▶ [Instructions to follow] Only the lines that hold the word "estimate" are wanted from this listing.

▶ [Data]

━━━━

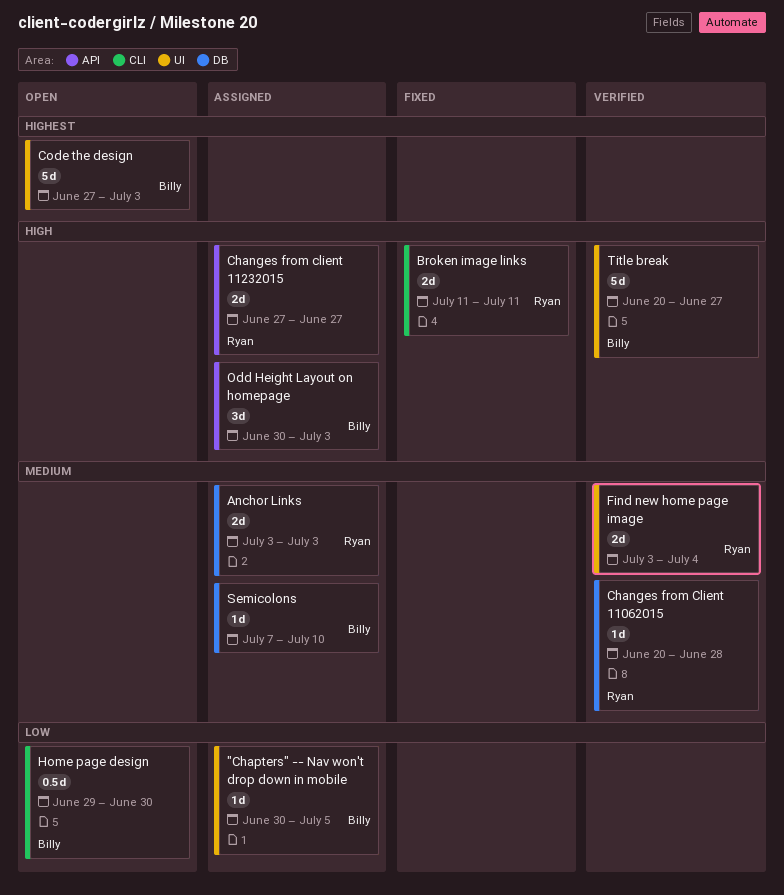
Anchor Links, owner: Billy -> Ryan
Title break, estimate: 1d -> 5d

━━━━

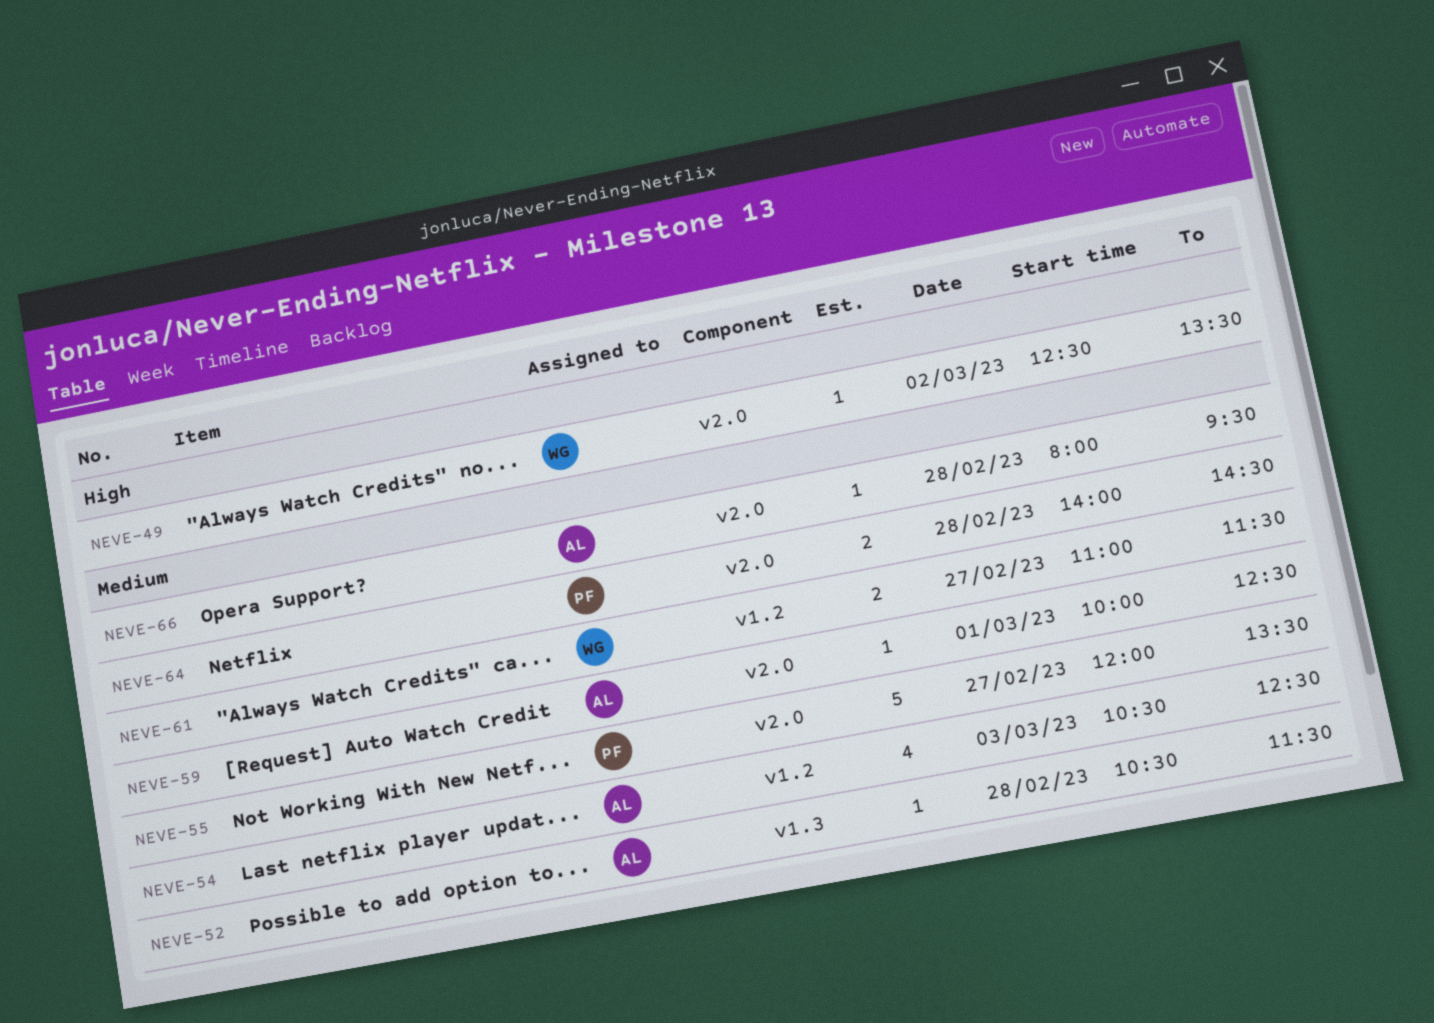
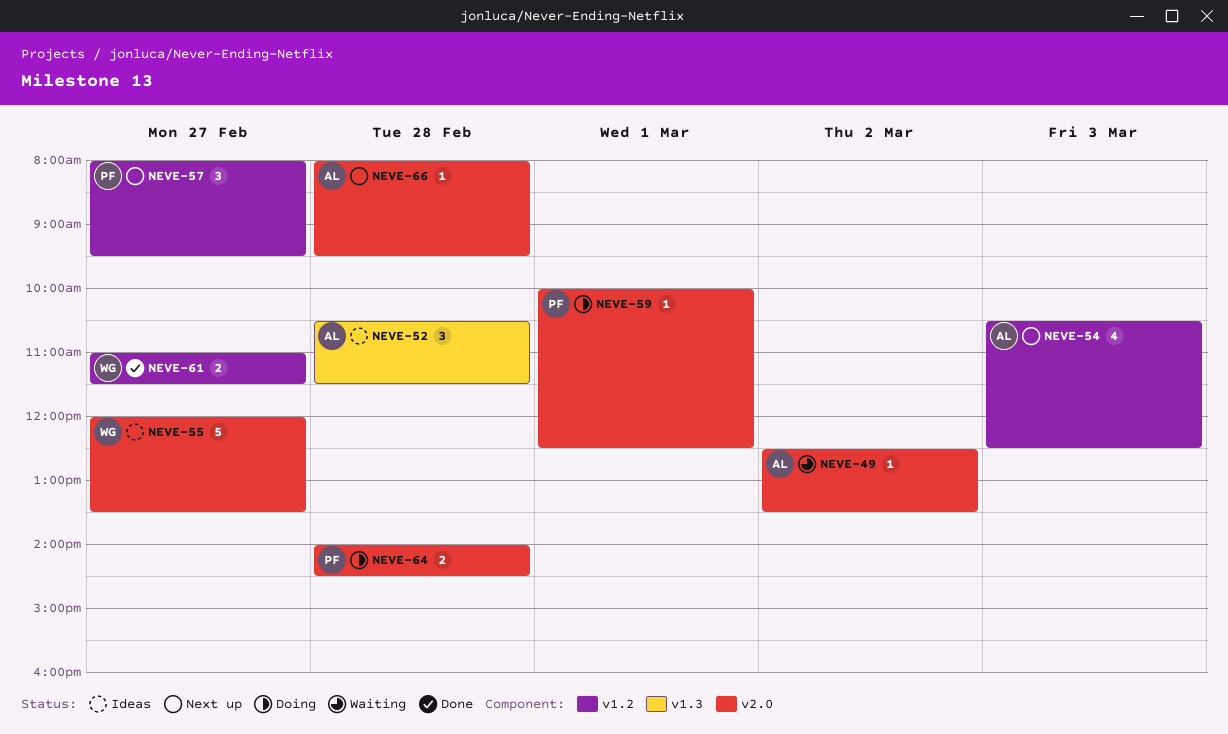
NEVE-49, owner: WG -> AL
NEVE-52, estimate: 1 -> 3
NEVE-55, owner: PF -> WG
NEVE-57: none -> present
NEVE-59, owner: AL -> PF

━━━━

▶ [Problem solution]
Title break, estimate: 1d -> 5d
NEVE-52, estimate: 1 -> 3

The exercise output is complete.